Keep Codex running overnight on a Mac

LidRun Team
6 min readJun 2026
Keep Codex running overnight on a Mac

An overnight Codex run is the kind of thing you start before bed and hope to find finished by morning. Then the Mac sleeps, or the lid closes, and the agent is suspended mid-task. Here is how to keep Codex running overnight on a Mac without pushing the hardware past where it should go.

Why an overnight Codex run dies

macOS is built to sleep an idle laptop. After the idle timer, or the moment you shut the lid, the system suspends, and every running process suspends with it, Codex included.

Nothing is lost when this happens. The agent stops where it was and waits. But a multi-hour run you wanted finished by morning is now barely started, and the night is gone.

Two different things are in play. The idle sleep timer fires when you step away with the lid open. A lid close is a separate clamshell sleep that kicks in within seconds. Keeping Codex alive overnight means handling both.

Keeping the agent alive without straining the Mac

LidRun holds a PreventUserIdleSystemSleep power assertion through IOKit, which is what stops the idle timer from suspending the run. caffeinate does the same job for idle sleep, so the assertion is the well-trodden part.

A closed lid needs more. LidRun handles that with the documented pmset disablesleep toggle, asked for through a native macOS admin prompt and paired so it is always undone again on stop or quit.

The part that matters for an unattended night is the guardrails. LidRun reads battery charge and thermal state for the whole run and steps back, letting the Mac sleep, if charge drops past your floor or thermal pressure climbs. It is meant to reduce risk on a long run, not to override the protections macOS already has, and it does not promise a Mac cannot get warm.

Related guideA lid-closed developer workflow for the MacBook

When it is worth it, and when it is not

If your Codex task finishes in a few minutes, you do not need any of this.
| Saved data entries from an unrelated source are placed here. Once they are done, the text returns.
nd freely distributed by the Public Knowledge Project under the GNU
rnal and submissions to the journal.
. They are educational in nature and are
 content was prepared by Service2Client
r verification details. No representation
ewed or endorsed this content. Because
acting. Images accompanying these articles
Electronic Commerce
Leave the lid open and let it run.

Overnight keep-running is for the long jobs: a large refactor, a batch of agent tasks, a run that leans on a slow model or a big repo. The kind you want done by morning without sitting over it.

It is most worth turning on when you would otherwise prop the lid open just so the run survives, especially if the Mac will be on battery or somewhere warm while you sleep.

A safe overnight setup

Keep the Mac plugged in. Overnight runs on battery are possible, but mains power removes the drain question, and you can keep the low-battery auto-stop on anyway so a power cut ends the session cleanly.
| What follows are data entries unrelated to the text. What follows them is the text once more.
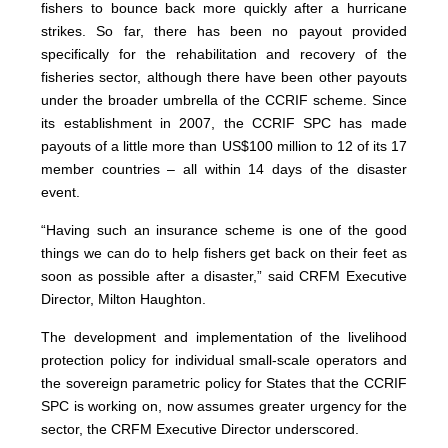
fishers to bounce back more quickly after a hurricane
strikes. So far, there has been no payout provided
specifically for the rehabilitation and recovery of the
fisheries sector, although there have been other payouts
under the broader umbrella of the CCRIF scheme. Since
its establishment in 2007, the CCRIF SPC has made
payouts of a little more than US$100 million to 12 of its 17
member countries – all within 14 days of the disaster
event.
“Having such an insurance scheme is one of the good
things we can do to help fishers get back on their feet as
soon as possible after a disaster,” said CRFM Executive
Director, Milton Haughton.
The development and implementation of the livelihood
protection policy for individual small-scale operators and
the sovereign parametric policy for States that the CCRIF
SPC is working on, now assumes greater urgency for the
sector, the CRFM Executive Director underscored.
Run it on a hard, flat, ventilated surface. A closed lid already traps some heat; a bed, a couch cushion, or a sealed bag makes that worse, and no software fixes airflow that is not there.

Set a session timer and leave the thermal and battery guards on. The point of an overnight setup is that it ends itself safely whether the run finishes early, the battery runs low, or the heat climbs, so you are not relying on remembering to stop it.

A feature of LidRun for closed-lid Mac.

Try it instead of fighting clamshell sleep

LidRun keeps your work running with the lid closed, with battery and thermal safety built in.

Download for macOS

Frequently asked

Does LidRun detect Codex automatically?

LidRun's Auto Mode can watch for known long-running processes and keep the Mac awake only while they run. You can also start a manual session before you launch Codex and let the session timer cap it.

Is it safe to run with the lid closed overnight?

It is safer with the guardrails on and the Mac plugged in on a ventilated surface, but a closed lid traps heat by design. Keep it out of a sealed bag, leave the thermal and battery guards on, and treat them as risk reduction rather than a guarantee.

Will it drain my battery if I am not plugged in?

LidRun auto-stops below a charge threshold you set, so a long run does not drain to zero. For an overnight run, plugging in is still the calmer choice.

What happens when the run finishes?

With Auto Mode, LidRun releases the wake lock once the watched process exits and lets the Mac sleep again. A session timer gives the same outcome if you started the session manually.